Udit Gupta
Faster, Smarter, and Greener Systems for Data-Center Scale AI
Thursday, March 31st, 2022 @ 2:00 p.m. CDT
This talk has ended.
A recording of the talk will be posted for CS faculty and students to view within 24 hours.
The modern Internet is driven by AI-centric services that determine how we interact with technology and society on a daily basis. The exponential rise in AI is largely fueled by the design, development, and deployment of domain-specific software and hardware that have yielded orders of magnitude improvements for deep learning. Despite these efforts, this talk focuses on an important, yet under-studied area: systems for deep learning-based personalized recommendation. Personalized recommendations form the backbone of our interaction with the Internet including search, e-commerce, streaming, and social media. Systems play a crucial role in enabling accurate, efficient, and sustainable recommendation engines.

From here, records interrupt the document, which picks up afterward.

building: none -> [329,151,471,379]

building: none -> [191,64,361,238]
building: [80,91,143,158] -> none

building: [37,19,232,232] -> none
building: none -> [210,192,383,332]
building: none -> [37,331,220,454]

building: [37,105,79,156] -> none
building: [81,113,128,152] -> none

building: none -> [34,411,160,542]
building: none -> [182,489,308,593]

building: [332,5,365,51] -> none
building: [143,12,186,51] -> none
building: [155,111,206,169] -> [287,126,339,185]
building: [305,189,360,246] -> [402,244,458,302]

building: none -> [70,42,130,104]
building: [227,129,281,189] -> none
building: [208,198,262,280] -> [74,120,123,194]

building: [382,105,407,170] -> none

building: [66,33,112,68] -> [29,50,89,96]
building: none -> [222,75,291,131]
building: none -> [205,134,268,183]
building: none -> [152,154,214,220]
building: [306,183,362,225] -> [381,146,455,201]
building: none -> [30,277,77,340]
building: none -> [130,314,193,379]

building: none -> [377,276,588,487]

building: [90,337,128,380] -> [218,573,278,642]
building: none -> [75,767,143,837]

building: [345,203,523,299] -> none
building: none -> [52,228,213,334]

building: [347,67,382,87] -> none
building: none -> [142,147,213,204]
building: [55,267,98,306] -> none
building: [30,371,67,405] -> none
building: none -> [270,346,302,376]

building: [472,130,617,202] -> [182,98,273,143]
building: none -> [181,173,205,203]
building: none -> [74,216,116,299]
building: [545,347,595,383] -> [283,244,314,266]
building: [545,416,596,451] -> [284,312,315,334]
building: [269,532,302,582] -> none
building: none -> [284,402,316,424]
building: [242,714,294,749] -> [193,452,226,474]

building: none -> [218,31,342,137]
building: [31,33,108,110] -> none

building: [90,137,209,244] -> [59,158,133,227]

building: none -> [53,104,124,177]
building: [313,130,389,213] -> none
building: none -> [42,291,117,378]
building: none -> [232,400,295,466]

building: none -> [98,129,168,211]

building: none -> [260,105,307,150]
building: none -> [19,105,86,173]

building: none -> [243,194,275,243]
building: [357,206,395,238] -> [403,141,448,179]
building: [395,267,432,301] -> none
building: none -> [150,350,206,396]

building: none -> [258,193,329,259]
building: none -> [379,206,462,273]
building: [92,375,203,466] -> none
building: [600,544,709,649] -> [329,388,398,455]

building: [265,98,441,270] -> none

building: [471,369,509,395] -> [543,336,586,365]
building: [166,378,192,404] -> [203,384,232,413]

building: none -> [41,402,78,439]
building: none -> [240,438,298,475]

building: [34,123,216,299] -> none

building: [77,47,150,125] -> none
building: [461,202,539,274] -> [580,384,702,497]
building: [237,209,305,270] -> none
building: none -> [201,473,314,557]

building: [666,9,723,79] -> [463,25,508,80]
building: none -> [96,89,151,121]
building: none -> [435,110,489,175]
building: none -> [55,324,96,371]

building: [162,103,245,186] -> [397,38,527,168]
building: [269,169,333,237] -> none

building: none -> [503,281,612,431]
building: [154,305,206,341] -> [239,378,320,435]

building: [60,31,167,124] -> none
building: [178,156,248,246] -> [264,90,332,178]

In this talk I show how modern deep learning-based personalized recommendation engines not only consume the majority of AI training and inference cycles in production data centers, but also introduce unique system design challenges to efficient execution. To tackle these challenges, I design solutions across the software and hardware stack to optimize inference efficiency by jointly considering application-level characteristics, unique neural network model architectures, data-center scale implications, and the underlying hardware. Given the rapidly growing infrastructure demands posed by AI and recommendation engines, my work highlights that systems must go beyond performance, power, and energy efficiency to consider environmental footprint as a first order design target to enable sustainable computing. Finally, I chart paths to designing future systems that enable emerging AI-driven applications by balancing performance, efficiency, sustainability, and privacy.